表示本文 »
数年前、テレビ東京・新春ワイド時代劇 「白虎隊~敗れざる者たち」 が、正月番組として午後5時から7時間にわたり、放送された。俳優の北大路欣也さん主演。

 

北大路さんの時代劇は圧巻だった。

会津の若き隊士たちが自決した 「白虎隊」 に象徴される会津の人々の物語を、会津藩家老・西郷頼母(さいごう・たのも)の家族を中心に描いた物語。

 

最後のほうのシーンでの会話が胸を打った。



藩主「願わくば会津の土となり草となり
    会津の行く末を見守りたい」

頼母と息子の会話

頼母「天気を変える事は出来ないが
    雨上がりを待つ事は出来る」

息子「母上も申しておりました」

頼母「う-む?」

息子「雨の日は庭の草木が勢いづく
    晴れの日は洗濯物が良く乾く」

頼母「そうじゃ」

  「あれを、ああして こうすれば きっとこうなる。
    あれこれ想いを巡らせば 楽しみが膨らんでくる。
    今、苦しくても心に楽しみの種があれば
    人はどこでも生きていけるんじゃ! わかるな」

息子「ハイ!」

頼母「会津がダメなら仙台がある。
    仙台もダメなら津軽へ行けば良い」 
  「もうすぐ冬が来て雪になる。
   官(軍)は寒さに弱い
    ・・・・滑る  ・・そうなればこっちのものだ・・・

  「お前はまだ若い。いくらでも踏ん張れる。
   心に楽しみの種をいっぱい植えておけ!
   いつかきっと 花が咲く」


(注)・・・は失念しました。

 

会津の人達の人間性も見事に描かれていて、見終わったあとも余韻に浸った。

 

時代は過ぎても、変わらない人間の生き方を教えてくれたようで感銘を受けた作品。

 

物語はエンターテインメント。

 

日常の喧騒を離れ、異次元にタイムスリップし、こうしたドラマを観て

 

「よし、明日もガンバロウ」

 

そんな気持ちにしてくれる。

 

それが「エンターテインメント」なのだから…。

提供項目 »

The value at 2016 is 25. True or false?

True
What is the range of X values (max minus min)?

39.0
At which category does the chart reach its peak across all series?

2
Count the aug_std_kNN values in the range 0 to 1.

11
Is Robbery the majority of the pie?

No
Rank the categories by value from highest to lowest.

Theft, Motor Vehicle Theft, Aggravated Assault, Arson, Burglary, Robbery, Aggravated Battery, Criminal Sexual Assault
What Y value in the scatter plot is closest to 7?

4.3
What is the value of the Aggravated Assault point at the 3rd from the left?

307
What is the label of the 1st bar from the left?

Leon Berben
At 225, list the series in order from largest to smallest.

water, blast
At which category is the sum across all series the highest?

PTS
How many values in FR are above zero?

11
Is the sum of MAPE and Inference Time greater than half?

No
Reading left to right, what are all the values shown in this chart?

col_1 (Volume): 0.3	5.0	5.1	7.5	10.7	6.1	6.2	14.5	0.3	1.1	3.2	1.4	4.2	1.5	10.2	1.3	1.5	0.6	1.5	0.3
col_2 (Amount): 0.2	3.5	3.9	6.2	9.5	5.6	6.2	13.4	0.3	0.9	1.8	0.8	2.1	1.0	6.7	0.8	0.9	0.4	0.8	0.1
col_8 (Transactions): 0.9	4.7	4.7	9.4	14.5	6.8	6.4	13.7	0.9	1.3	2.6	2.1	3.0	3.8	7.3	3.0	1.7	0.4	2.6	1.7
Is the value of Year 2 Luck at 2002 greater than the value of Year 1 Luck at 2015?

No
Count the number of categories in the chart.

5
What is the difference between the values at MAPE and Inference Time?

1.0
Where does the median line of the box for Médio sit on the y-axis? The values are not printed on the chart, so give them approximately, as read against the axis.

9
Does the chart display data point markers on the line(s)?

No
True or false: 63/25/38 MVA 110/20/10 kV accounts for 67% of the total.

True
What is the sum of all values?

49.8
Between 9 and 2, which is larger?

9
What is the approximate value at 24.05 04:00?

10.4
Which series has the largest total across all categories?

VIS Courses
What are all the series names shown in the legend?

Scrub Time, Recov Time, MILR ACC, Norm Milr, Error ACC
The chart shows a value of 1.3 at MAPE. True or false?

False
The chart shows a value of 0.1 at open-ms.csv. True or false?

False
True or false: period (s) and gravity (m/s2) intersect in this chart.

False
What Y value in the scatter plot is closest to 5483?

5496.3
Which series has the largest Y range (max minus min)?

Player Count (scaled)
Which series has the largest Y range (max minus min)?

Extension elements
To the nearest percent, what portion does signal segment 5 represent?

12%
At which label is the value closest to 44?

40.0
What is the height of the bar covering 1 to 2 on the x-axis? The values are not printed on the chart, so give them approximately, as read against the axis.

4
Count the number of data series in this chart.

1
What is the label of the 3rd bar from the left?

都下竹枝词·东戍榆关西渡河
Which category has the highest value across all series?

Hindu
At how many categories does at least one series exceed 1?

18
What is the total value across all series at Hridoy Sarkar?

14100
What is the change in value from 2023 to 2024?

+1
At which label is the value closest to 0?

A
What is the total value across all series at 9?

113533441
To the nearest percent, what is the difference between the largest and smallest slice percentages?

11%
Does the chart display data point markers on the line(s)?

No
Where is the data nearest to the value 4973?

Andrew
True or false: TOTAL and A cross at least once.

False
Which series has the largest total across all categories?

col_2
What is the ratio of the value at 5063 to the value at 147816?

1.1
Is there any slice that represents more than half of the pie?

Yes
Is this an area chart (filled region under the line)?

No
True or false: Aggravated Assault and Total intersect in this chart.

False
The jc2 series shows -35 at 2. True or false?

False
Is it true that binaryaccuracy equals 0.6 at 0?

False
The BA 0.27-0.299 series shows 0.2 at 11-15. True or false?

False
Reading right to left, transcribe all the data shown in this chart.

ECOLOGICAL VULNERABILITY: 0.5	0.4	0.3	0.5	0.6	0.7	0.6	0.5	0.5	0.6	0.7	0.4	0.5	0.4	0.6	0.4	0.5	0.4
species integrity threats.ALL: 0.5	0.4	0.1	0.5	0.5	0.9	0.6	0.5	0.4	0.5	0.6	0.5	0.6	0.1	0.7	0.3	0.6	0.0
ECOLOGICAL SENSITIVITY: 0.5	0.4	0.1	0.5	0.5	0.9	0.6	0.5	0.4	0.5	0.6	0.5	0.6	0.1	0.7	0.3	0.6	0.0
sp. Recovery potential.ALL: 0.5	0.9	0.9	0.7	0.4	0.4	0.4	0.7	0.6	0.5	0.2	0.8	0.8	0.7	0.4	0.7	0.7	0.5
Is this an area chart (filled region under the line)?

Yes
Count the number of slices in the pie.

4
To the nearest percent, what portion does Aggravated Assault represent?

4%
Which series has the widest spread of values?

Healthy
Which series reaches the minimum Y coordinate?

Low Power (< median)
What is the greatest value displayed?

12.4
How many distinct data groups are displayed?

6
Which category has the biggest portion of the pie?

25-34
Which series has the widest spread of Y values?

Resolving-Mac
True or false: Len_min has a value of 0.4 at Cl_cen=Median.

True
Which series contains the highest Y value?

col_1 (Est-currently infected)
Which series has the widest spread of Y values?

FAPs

課題の説明 » 時代劇ドラマの感想文を、一字も変えずに最初から最後まで抜き出してください。 項目はこの作業にはまったく関係しません。

解答文 »
数年前、テレビ東京・新春ワイド時代劇 「白虎隊~敗れざる者たち」 が、正月番組として午後5時から7時間にわたり、放送された。俳優の北大路欣也さん主演。

 

北大路さんの時代劇は圧巻だった。

会津の若き隊士たちが自決した 「白虎隊」 に象徴される会津の人々の物語を、会津藩家老・西郷頼母(さいごう・たのも)の家族を中心に描いた物語。

 

最後のほうのシーンでの会話が胸を打った。



藩主「願わくば会津の土となり草となり
    会津の行く末を見守りたい」

頼母と息子の会話

頼母「天気を変える事は出来ないが
    雨上がりを待つ事は出来る」

息子「母上も申しておりました」

頼母「う-む?」

息子「雨の日は庭の草木が勢いづく
    晴れの日は洗濯物が良く乾く」

頼母「そうじゃ」

  「あれを、ああして こうすれば きっとこうなる。
    あれこれ想いを巡らせば 楽しみが膨らんでくる。
    今、苦しくても心に楽しみの種があれば
    人はどこでも生きていけるんじゃ! わかるな」

息子「ハイ!」

頼母「会津がダメなら仙台がある。
    仙台もダメなら津軽へ行けば良い」 
  「もうすぐ冬が来て雪になる。
   官(軍)は寒さに弱い
    ・・・・滑る  ・・そうなればこっちのものだ・・・

  「お前はまだ若い。いくらでも踏ん張れる。
   心に楽しみの種をいっぱい植えておけ!
   いつかきっと 花が咲く」


(注)・・・は失念しました。

 

会津の人達の人間性も見事に描かれていて、見終わったあとも余韻に浸った。

 

時代は過ぎても、変わらない人間の生き方を教えてくれたようで感銘を受けた作品。

 

物語はエンターテインメント。

 

日常の喧騒を離れ、異次元にタイムスリップし、こうしたドラマを観て

 

「よし、明日もガンバロウ」

 

そんな気持ちにしてくれる。

 

それが「エンターテインメント」なのだから…。